I got home around one (I think), and went to sleep, brick-style.
As a comparision, on Sunday I did nothing; Nothing at all! (I mean ... I made a salad, and set up my telnet server on SUSE for F and L to use, but those took 30 minutes taken together!)
I also played some half-life, and wasted time like a pro.
... and that's that!
utnapistim, currently at work.
Friday, March 10
I felt adventurous a few days ago and started comming to office on skates; it's shaky, it's fun and I get a brain-massage over some areas on the road, and the movement in the mornings and evenings keeps me alert all day and I find myself not needing so much coffee over the day;
Regarding the weekend ... it's like this:
Si is leaving for the States in a week or so, and tonight she's throwing a farewell party;
tomorrow morning I'll ...
I have actually no idea what I'll do, but I might go diving in Paphos; As usual, it depends on the weather, what I drink tonight and the planetary alignment to the constelation of Taurus or something.
For the evening again, I have no definite plans (like Dalai Llama's 'good traveler') but skates are a definite maybe ... so to speak.
... and then, there is sunday: depending on the weather, what the monster-pet eats tonight and the planetary alignment to the Voices in my head, I might do the Zen again.
I'll be waiting from a call from P.
We might get together to play some cards also. That remains to be seen.
That's about it for now ... I'll get back to my 'why-doesn't-the-server-send-it's-notifications' problem.
See ya around people,
Saturday, March 4
The need to compensate for that imagined incompleteness is called a compulsion.
My blog is not your average dictionary, but I think it's a prety accurate definition.
I went skating again today (with B) and I got some thinking done ... (yeah ... happens every once in a while).

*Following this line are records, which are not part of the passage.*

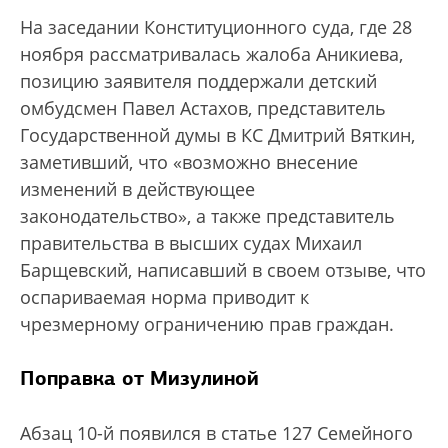
На заседании Конституционного суда, где 28
ноября рассматривалась жалоба Аникиева,
позицию заявителя поддержали детский
омбудсмен Павел Астахов, представитель
Государственной думы в КС Дмитрий Вяткин,
заметивший, что «возможно внесение
изменений в действующее
законодательство», а также представитель
правительства в высших судах Михаил
Барщевский, написавший в своем отзыве, что
оспариваемая норма приводит к
чрезмерному ограничению прав граждан.
Поправка от Мизулиной
Абзац 10-й появился в статье 127 Семейного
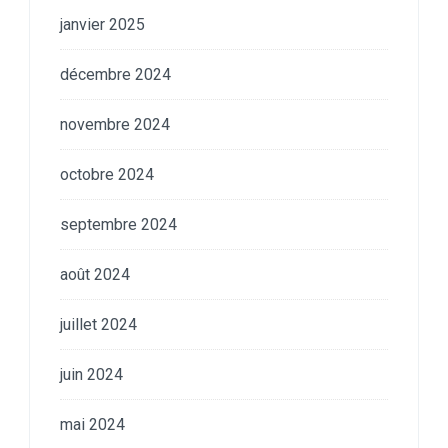
janvier 2025
décembre 2024
novembre 2024
octobre 2024
septembre 2024
août 2024
juillet 2024
juin 2024
mai 2024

Apparently the source of my ... 'troubled mind' is my habbit (by now) to search for fulfillment in the appreciation of others.
How do they take the pressure?
Now, you've read enough of my ramblings, go and enjoy your weekend!
It's the carnaval afterall.
Thursday, March 2
Yesterday I stayed late in office ('til half pash nine) and then went home on skates (that sort-of gave me a high from the effort).
Today ... I had to come early (like 0900-early) because Y and M are visiting from the promissed land and we have some KT session starting at nine.
The good part in all this is I was woken up by the alarm (for once) dirrectly from REM sleep and got to remember my dream (and a good dream it was - colorful it was too).
I wonder how often I dream stuf like that and end up not remembering it at all :\.
Anyway ... I better finish my coffee about now.